TASK DESCRIPTION:
Only some lines are wanted. Transcribe, exactly, the lines below from the line with "ring dip: (122, 94)" up to and including the line with "pinky tip: (423, 454)".

DATA EXTRACTS:
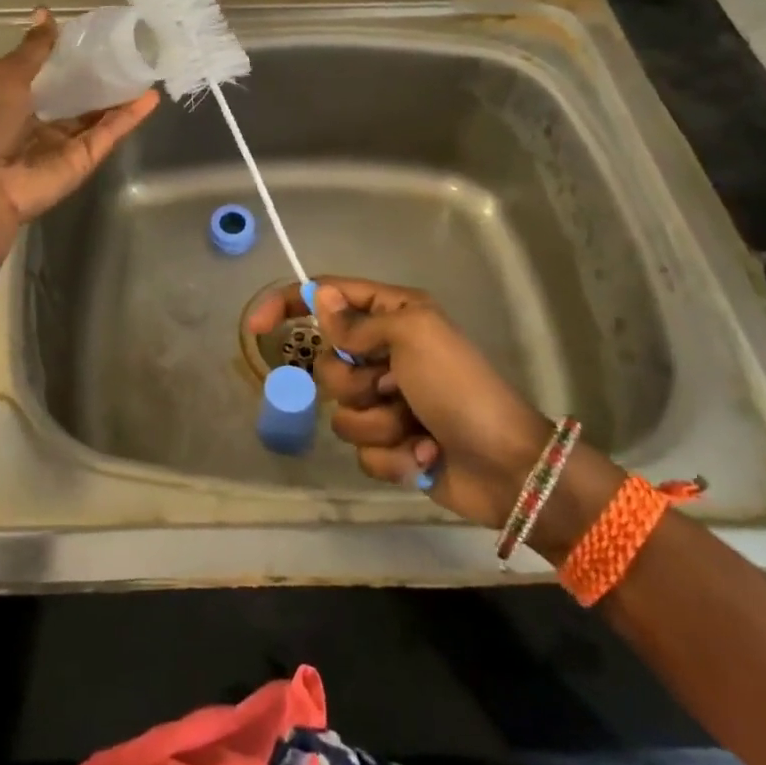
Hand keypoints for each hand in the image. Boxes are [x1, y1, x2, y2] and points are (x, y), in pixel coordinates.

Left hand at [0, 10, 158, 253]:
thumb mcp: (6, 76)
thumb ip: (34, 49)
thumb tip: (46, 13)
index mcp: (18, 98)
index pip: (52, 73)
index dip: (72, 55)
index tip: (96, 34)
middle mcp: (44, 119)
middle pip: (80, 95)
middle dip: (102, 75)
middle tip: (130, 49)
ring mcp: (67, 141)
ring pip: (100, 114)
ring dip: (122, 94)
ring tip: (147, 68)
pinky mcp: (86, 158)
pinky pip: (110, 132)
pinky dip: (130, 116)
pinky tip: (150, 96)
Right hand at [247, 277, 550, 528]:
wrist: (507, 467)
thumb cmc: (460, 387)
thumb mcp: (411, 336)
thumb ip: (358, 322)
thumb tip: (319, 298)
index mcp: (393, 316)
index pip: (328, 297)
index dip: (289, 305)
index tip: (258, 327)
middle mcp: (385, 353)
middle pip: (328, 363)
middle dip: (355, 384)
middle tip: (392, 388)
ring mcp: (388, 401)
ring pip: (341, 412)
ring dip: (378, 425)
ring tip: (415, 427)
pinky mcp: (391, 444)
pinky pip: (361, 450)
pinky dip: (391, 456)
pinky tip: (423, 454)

...

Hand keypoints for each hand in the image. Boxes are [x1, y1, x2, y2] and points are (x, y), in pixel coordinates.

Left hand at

...

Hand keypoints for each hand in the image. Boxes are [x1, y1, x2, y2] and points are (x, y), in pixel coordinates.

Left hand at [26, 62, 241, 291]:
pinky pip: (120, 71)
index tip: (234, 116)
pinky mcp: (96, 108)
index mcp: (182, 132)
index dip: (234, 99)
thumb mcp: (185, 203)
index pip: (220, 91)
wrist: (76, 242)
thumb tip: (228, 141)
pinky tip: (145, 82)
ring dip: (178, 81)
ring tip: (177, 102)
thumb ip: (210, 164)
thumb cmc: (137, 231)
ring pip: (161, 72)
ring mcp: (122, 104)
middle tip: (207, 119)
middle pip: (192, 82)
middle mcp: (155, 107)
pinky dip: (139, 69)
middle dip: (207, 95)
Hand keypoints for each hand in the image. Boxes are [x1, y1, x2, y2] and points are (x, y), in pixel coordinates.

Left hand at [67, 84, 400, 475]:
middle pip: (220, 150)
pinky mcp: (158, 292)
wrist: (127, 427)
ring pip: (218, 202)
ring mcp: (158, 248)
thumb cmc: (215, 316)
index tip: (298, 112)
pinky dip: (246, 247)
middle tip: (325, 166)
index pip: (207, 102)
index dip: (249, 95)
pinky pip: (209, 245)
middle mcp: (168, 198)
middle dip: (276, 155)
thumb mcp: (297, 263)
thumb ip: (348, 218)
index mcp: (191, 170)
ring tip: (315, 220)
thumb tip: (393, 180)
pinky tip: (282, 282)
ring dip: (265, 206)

OUTPUT BELOW:
ring dip: (122, 94)
ring tip: (147, 68)
pinky mcp: (86, 158)
pinky pip: (110, 132)
pinky dip: (130, 116)
pinky tip: (150, 96)
Right hand at [247, 277, 550, 528]:
wrist: (507, 467)
thumb cmc: (460, 387)
thumb mcp: (411, 336)
thumb ip: (358, 322)
thumb tip: (319, 298)
index mcp: (393, 316)
index pip: (328, 297)
index dip: (289, 305)
index tip: (258, 327)
middle mcp: (385, 353)
middle pip: (328, 363)
middle dip: (355, 384)
middle tip: (392, 388)
ring mcp: (388, 401)
ring pip: (341, 412)
ring dip: (378, 425)
ring tip: (415, 427)
pinky mcp: (391, 444)
pinky pip: (361, 450)
pinky dip: (391, 456)
pinky tip: (423, 454)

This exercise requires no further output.